Black Narcissus

Michael Powell and Emeric Pressburger’s iconic 1947 drama revisited the big screen at this year’s Cambridge Film Festival. BLACK NARCISSUS, based on Rumer Godden’s novel of the same name, is what THE SOUND OF MUSIC would have looked like if William Friedkin had directed it; an intense and claustrophobic tale of seduction, religion and temptation.

High in the Himalayas, not far from Calcutta, Sister Superior Clodagh, played wonderfully by Deborah Kerr, leads a small group of nuns to run a new convent. Along with them, they reluctantly take Sister Ruth, played by an evocative Kathleen Byron, an unusual and reclusive Sister who the others are never quite sure how to handle.

The General, who owns the building, sends his English contact, Mr Dean, played by a shirt-phobic David Farrar, to act as host and messenger. Welcoming the nuns into their new convent, a palace previously referred to as “The House of Women,” once a place for the General’s father’s harem.

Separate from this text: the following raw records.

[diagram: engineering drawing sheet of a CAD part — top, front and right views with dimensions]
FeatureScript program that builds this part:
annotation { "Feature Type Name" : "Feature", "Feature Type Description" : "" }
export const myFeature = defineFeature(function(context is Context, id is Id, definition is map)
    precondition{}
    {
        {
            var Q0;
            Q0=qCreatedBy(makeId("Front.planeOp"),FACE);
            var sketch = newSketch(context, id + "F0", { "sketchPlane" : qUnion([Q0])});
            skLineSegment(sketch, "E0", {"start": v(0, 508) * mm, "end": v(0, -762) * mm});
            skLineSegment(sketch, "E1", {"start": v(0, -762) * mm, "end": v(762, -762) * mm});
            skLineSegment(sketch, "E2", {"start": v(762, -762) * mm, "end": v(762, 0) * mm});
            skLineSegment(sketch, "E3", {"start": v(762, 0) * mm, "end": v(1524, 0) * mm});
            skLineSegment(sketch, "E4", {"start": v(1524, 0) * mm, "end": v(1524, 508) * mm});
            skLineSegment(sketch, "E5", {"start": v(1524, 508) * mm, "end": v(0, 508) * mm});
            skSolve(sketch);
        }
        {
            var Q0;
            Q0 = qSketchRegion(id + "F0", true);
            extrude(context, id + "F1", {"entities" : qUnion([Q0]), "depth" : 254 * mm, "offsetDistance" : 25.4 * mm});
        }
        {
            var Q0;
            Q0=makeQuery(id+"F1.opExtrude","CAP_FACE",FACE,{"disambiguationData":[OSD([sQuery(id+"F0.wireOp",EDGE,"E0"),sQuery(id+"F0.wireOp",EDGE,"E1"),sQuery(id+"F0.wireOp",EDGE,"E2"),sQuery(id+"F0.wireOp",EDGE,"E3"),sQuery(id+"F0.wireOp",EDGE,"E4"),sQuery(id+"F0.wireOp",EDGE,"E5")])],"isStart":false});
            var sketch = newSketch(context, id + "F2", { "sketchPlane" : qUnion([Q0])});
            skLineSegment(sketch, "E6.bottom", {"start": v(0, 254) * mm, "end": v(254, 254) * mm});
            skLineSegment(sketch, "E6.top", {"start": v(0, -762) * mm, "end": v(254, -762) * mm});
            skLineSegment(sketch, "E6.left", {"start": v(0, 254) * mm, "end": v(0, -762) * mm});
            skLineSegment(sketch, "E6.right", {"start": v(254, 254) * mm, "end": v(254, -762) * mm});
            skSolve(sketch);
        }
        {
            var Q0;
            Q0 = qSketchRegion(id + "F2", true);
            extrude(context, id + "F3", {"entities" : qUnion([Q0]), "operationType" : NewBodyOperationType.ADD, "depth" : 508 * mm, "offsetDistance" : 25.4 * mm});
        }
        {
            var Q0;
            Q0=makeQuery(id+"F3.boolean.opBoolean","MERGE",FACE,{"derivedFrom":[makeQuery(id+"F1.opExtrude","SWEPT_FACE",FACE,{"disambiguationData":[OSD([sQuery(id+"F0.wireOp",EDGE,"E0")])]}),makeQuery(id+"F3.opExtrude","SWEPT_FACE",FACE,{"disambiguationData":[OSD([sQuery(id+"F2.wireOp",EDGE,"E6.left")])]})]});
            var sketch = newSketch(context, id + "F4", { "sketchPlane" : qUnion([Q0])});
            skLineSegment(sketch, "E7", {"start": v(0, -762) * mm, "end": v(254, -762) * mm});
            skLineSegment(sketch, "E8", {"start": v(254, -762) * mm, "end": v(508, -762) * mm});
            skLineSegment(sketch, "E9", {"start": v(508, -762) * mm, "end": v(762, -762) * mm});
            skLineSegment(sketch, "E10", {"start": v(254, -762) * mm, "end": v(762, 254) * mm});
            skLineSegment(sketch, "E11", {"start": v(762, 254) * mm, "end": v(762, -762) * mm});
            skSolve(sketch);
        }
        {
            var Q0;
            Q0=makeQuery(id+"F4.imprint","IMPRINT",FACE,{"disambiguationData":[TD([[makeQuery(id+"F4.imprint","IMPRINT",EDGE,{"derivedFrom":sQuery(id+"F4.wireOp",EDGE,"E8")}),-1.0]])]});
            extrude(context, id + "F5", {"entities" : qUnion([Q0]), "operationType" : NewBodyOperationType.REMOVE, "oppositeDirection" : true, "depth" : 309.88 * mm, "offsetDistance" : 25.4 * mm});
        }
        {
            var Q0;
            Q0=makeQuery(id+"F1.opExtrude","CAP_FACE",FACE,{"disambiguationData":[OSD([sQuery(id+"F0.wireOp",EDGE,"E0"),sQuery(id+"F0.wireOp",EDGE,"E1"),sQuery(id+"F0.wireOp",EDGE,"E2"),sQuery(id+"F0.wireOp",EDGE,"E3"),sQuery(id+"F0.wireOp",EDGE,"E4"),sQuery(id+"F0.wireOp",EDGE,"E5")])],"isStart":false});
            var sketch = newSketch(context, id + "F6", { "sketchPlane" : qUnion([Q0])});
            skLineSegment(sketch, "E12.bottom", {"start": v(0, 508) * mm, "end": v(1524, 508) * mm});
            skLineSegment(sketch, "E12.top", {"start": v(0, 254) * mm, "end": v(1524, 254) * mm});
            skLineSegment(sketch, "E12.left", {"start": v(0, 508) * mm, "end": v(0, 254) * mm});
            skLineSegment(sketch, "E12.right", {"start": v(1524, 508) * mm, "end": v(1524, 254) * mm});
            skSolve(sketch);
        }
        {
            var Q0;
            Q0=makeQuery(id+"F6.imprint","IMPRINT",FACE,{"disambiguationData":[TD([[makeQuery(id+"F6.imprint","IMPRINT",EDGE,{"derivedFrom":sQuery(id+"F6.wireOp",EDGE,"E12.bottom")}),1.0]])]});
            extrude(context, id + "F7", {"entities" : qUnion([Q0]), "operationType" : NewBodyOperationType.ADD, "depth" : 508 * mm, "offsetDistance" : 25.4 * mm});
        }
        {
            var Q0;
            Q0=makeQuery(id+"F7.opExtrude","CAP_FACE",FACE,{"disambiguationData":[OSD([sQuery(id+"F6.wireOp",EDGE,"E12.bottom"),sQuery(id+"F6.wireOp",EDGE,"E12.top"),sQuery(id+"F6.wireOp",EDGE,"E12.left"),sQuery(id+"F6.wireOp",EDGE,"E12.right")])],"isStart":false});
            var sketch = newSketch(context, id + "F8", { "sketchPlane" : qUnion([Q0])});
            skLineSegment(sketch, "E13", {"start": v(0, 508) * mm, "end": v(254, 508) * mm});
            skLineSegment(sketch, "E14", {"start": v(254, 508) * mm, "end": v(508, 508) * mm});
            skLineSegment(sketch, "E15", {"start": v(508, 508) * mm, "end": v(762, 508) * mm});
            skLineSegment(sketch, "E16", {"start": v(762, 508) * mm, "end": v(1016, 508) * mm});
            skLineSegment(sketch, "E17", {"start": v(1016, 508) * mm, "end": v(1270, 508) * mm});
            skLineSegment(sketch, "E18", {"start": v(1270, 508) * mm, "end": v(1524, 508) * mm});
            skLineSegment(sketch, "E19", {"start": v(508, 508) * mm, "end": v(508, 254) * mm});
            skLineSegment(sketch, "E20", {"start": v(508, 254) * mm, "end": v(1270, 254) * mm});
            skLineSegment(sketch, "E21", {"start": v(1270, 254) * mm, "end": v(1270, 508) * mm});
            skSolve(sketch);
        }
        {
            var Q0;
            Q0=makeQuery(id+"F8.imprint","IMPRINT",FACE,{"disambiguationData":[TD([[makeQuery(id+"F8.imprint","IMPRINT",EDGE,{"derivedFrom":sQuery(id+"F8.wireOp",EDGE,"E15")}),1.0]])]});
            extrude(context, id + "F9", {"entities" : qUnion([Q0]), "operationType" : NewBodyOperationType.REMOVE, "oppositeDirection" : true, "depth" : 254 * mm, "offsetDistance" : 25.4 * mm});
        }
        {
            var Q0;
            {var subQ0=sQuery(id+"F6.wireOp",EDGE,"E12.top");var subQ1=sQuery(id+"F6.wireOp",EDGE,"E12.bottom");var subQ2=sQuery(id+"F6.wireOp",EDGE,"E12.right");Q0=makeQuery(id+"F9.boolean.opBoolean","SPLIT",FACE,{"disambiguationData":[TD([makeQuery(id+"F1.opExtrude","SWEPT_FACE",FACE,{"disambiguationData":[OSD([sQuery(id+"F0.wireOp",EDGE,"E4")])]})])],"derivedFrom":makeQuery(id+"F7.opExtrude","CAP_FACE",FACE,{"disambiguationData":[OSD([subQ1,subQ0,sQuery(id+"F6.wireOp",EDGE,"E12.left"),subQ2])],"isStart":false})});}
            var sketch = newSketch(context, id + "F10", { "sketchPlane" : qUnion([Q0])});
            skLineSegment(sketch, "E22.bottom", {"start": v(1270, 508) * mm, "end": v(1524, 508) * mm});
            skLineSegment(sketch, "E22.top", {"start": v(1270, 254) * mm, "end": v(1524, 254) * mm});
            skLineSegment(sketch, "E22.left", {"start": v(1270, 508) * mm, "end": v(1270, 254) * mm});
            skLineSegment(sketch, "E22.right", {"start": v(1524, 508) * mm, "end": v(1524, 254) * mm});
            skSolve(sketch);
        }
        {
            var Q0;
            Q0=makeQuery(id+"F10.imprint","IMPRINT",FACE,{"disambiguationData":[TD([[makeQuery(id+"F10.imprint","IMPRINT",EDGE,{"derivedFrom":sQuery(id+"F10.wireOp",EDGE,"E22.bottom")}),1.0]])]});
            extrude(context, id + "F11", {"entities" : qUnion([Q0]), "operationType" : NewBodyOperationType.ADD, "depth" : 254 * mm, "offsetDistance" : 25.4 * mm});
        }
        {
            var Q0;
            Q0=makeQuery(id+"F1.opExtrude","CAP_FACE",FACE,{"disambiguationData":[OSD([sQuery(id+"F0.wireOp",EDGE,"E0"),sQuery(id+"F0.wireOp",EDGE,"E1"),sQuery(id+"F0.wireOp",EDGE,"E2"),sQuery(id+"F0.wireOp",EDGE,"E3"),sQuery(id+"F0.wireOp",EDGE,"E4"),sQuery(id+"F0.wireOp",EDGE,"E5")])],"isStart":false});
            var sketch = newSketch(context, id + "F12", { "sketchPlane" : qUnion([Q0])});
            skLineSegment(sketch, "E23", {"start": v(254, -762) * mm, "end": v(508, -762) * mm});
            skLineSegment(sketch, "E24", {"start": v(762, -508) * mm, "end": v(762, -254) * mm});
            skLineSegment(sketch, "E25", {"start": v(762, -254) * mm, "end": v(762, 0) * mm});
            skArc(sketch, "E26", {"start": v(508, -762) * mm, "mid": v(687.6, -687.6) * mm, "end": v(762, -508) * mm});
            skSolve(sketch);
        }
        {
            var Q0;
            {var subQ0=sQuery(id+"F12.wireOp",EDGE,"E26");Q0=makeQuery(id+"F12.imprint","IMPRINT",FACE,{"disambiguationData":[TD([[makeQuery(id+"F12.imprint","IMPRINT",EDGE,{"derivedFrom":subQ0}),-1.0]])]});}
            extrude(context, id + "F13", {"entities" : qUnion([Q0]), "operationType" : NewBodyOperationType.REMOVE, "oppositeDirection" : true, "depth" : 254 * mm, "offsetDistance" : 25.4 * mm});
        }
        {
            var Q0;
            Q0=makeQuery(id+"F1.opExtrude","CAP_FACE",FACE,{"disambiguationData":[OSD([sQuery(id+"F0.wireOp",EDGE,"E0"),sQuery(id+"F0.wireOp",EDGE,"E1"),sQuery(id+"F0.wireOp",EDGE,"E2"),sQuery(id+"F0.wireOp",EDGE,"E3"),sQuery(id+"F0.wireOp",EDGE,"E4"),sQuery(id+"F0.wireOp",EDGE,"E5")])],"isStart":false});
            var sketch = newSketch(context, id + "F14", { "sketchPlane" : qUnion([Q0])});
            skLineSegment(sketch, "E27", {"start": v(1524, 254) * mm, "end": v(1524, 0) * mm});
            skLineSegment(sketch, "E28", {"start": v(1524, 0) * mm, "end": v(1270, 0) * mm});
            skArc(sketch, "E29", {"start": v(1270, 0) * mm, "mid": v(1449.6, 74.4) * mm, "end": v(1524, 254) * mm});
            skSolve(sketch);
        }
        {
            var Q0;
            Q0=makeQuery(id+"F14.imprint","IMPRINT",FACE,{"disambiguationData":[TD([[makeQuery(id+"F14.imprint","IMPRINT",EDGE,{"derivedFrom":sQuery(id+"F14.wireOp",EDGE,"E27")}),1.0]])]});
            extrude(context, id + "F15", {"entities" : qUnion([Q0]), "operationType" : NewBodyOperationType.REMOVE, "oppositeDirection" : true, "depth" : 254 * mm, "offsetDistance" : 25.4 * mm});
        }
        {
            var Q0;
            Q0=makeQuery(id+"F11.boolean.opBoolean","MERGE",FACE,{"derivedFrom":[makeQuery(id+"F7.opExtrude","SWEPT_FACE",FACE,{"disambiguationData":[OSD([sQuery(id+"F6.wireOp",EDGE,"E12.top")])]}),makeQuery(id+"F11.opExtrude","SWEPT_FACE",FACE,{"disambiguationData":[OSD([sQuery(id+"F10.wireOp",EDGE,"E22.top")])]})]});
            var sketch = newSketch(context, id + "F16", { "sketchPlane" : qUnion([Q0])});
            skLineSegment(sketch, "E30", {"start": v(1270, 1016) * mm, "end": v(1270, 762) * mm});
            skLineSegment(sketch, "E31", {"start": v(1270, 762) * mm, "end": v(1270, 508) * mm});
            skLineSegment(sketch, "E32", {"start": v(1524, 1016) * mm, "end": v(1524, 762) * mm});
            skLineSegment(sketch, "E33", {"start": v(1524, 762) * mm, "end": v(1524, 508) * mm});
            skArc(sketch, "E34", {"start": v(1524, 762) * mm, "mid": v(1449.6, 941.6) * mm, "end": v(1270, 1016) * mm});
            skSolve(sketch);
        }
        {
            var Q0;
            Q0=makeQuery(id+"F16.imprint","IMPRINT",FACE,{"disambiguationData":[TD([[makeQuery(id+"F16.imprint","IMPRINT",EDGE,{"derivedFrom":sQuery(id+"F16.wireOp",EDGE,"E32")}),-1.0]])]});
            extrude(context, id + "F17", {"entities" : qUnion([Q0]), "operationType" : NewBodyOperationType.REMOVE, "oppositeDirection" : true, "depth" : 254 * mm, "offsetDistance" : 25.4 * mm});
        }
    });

A house of women it remains but with an entirely different angle.

Beautifully contrasted with the sacred and spiritual atmosphere of the convent is the tempestuous wind battering its walls and the horns of the General’s army sounding off in the mountains, surrounding St. Faith’s in an unrelenting cacophony of sound. The raging winds flit through the convent, bringing with it an “atmosphere” that the Sisters all begin to sense.

There is a haunted feeling to the mountaintop convent as the palace’s erotic past infiltrates and tests the Sisters’ faith; no more so than Mr Dean himself as he catches the eyes of both Sister Clodagh and Sister Ruth. Sister Ruth becomes more erratic as she moves away from the Order, determined to win Dean’s affection, which culminates in a frenzied climax as Ruth becomes almost demon-like; a chilling moment in cinema history.

Filmed primarily at Pinewood Studios, with the odd few shots on location in West Sussex, the directorial legends still manage to capture the sheer scale of the Himalayas by using large scale paintings to create the mountainous surroundings. The film is an absolute must for fans of British Post-War cinema and perfect for those just dipping a toe into that era of film. BLACK NARCISSUS creeps along beside you until you realise something’s not quite right before, sometimes comically, leading you into an unnerving horror-verse, which slowly builds with the ringing bells and the beating of the village drums.